• EXERCISE TASKS:
#1 In the reply about C function pointers, when is subtracting two pointers not undefined?
#2 Write the next part of the reply about C function pointers, picking up after its final sentence.
*** EXTRACT TO READ
As Chris Luts referred to, stack (auto) variables are not executable on many operating systems, to protect from attacks.
The first two lines in your main() function are problematic.
Line 1. (void(*)(void))buf
converting buf to a function pointer is undefined
Line 2. ((void*)buz)-((void*)foo2)
subtraction of pointers is undefined unless the pointers point within the same array.
Also, Section 5.8 Functions of H&S says "Although a pointer to a function is often assumed to be the address of the function's code in memory, on some computers a function pointer actually points to a block of information needed to invoke the function."
First and foremost, C function pointers mechanism is for equal-signature function calling abstraction. This is powerful and error-prone enough without these stunts.
I can't see an advantage/sense in trying to copying code from one place to another. As some have commented, it's not easy to tell the amount of relativeness/rellocatable code within a C function.
******
*** PROVIDED INFORMATION
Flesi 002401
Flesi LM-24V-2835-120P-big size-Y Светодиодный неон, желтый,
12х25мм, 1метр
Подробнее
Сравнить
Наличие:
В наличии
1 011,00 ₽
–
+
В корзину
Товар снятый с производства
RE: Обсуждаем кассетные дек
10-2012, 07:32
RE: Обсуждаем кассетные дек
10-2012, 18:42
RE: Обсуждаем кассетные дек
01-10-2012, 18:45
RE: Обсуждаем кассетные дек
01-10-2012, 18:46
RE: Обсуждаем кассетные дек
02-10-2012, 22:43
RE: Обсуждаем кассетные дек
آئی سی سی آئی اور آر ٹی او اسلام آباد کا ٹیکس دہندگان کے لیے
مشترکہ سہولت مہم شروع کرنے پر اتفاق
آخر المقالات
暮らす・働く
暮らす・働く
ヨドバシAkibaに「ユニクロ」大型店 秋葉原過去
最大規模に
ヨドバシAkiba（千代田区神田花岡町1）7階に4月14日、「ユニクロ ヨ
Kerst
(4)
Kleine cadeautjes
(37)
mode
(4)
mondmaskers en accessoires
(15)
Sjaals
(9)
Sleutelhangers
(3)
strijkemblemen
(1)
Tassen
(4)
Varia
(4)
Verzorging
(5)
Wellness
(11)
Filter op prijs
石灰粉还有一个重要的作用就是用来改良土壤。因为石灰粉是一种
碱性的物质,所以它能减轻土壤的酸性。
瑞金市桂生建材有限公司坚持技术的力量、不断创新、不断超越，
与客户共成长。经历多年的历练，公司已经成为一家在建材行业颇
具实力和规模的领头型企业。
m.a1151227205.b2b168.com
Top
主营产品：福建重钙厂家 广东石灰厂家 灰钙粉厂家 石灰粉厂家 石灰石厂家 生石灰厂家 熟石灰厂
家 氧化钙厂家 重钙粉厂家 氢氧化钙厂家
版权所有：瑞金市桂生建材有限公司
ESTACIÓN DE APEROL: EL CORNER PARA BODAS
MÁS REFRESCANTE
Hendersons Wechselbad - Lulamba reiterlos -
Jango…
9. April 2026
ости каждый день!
******
*** PROVIDED INFORMATION
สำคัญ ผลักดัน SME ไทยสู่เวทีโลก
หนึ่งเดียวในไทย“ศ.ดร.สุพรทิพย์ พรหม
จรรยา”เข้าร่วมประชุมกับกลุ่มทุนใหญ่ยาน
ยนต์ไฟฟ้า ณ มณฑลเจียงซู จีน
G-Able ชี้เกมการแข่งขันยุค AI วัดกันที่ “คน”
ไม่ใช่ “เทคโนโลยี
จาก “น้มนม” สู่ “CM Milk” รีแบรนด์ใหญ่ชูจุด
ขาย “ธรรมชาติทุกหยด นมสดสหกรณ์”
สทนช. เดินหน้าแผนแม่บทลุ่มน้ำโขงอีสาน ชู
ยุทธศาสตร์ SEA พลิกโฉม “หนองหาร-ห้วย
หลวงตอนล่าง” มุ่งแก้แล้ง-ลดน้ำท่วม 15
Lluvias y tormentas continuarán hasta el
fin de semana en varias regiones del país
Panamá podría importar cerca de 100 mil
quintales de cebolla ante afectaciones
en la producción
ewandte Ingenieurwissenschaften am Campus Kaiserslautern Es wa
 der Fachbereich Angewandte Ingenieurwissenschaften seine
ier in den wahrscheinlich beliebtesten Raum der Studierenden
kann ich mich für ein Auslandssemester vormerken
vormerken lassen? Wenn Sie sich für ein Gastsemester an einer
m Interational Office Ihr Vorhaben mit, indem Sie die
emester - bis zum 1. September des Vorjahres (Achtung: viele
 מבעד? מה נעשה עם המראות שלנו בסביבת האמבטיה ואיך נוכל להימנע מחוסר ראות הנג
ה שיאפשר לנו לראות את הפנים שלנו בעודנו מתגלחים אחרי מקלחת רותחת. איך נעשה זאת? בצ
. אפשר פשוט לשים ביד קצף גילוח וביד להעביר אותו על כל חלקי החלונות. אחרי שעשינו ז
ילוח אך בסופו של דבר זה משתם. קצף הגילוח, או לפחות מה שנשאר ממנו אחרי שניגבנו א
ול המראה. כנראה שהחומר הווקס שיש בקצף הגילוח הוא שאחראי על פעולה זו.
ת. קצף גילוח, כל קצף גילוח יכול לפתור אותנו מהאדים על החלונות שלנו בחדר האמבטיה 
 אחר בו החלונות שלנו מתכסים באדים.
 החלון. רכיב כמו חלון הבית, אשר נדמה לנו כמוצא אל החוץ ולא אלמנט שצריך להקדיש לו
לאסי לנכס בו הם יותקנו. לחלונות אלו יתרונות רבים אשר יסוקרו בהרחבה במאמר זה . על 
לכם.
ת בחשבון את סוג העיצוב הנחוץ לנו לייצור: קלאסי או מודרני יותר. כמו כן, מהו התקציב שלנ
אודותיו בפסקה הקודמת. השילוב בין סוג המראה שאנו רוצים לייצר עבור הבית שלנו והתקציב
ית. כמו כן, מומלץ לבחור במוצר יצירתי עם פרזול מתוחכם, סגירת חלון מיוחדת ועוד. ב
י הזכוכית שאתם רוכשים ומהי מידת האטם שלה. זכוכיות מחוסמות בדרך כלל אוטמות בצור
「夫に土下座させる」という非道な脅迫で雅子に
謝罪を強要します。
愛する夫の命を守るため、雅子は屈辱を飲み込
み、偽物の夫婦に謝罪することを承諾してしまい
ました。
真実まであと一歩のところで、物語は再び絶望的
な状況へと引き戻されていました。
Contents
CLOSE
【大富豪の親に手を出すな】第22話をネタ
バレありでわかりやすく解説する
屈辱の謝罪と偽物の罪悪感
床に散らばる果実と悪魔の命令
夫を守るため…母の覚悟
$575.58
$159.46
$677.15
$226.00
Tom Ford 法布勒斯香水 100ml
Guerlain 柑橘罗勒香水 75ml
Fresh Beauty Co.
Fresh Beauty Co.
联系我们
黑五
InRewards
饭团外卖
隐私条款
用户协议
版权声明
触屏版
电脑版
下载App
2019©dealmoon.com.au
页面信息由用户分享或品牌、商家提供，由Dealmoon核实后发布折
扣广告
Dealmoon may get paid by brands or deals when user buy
******
*** PROVIDED INFORMATION
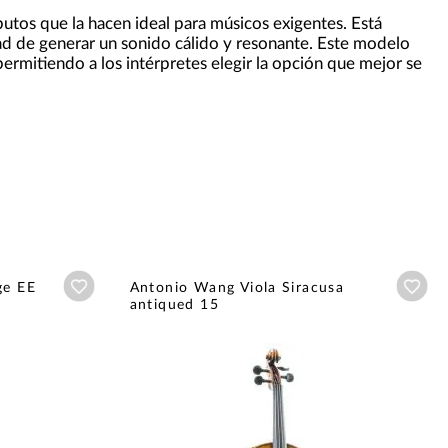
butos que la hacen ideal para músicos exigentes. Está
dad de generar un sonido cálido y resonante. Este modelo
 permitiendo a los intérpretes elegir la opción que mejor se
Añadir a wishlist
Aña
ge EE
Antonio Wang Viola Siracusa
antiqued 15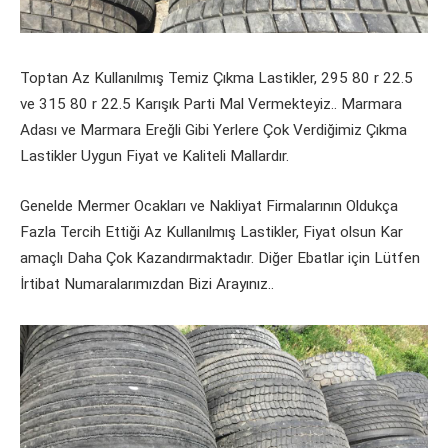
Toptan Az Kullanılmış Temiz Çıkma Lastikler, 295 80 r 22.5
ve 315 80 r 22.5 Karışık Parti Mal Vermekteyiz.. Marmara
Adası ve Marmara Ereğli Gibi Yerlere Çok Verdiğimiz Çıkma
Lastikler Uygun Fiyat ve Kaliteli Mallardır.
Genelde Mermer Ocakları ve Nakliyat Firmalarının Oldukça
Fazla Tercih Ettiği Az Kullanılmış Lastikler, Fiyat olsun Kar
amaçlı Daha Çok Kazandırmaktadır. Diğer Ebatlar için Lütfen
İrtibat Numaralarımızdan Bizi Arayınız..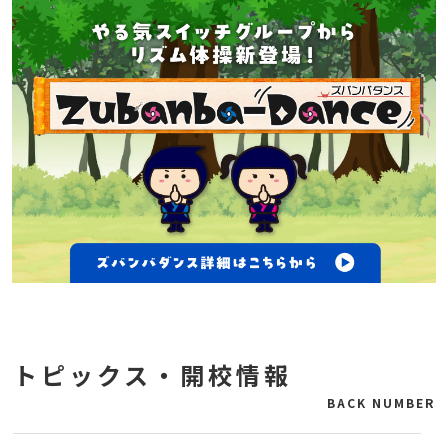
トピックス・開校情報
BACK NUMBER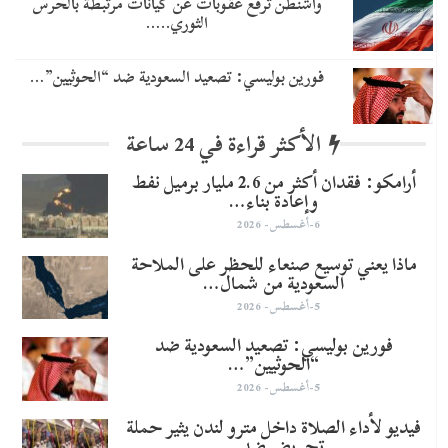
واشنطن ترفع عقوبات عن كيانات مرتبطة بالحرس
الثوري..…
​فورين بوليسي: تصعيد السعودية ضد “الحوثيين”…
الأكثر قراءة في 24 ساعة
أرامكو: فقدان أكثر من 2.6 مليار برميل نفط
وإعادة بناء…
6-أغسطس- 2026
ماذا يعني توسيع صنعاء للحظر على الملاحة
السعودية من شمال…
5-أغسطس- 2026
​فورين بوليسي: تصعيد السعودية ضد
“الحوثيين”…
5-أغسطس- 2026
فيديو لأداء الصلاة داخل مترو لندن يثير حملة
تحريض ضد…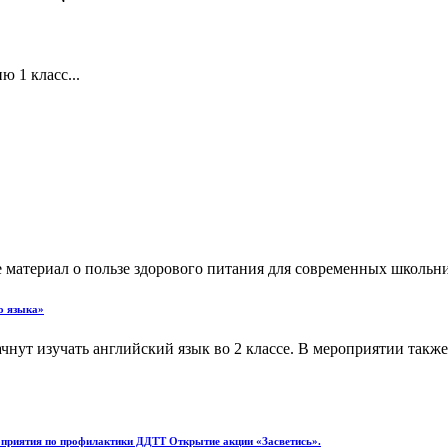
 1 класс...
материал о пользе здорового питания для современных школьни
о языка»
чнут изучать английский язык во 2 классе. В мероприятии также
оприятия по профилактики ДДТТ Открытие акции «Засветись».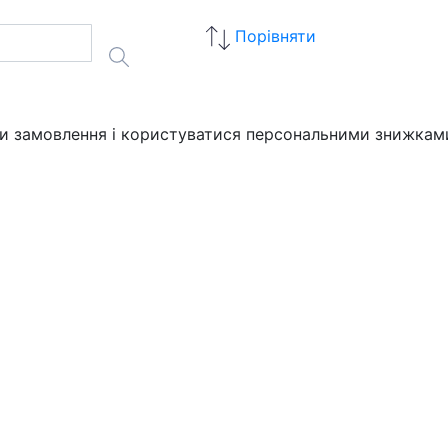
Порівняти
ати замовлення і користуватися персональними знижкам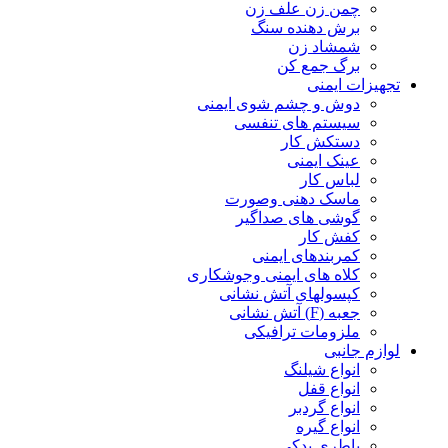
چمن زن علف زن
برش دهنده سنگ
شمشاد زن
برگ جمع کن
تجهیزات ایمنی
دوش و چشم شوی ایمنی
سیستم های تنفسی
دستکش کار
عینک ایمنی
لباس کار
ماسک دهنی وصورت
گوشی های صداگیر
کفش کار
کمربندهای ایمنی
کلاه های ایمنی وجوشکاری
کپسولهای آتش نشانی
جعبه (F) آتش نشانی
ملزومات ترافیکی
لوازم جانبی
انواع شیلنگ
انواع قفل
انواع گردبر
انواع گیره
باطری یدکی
******
• TASK RESULTS:
#1 When the pointers point within the same array.

#2
You tried copying the code of a function onto a data memory region. Some microcontrollers would just told you "Buzz off!". On machine architectures that have data/program separated memories, given a very understanding compiler (or one that recognizes data/code modifiers/attributes), it would compile to the specific Code-Data Move instructions. It seams it would work... However, even in data/code separated memory archs, data-memory instruction execution is not possible.
On the other hand, in "normal" data/code shared memory PCs, likely it would also not work because data/code segments are declared (by the loader) on the MMU of the processor. Depending on the processor and OS, attempts to run code on data segments, is a segmentation fault.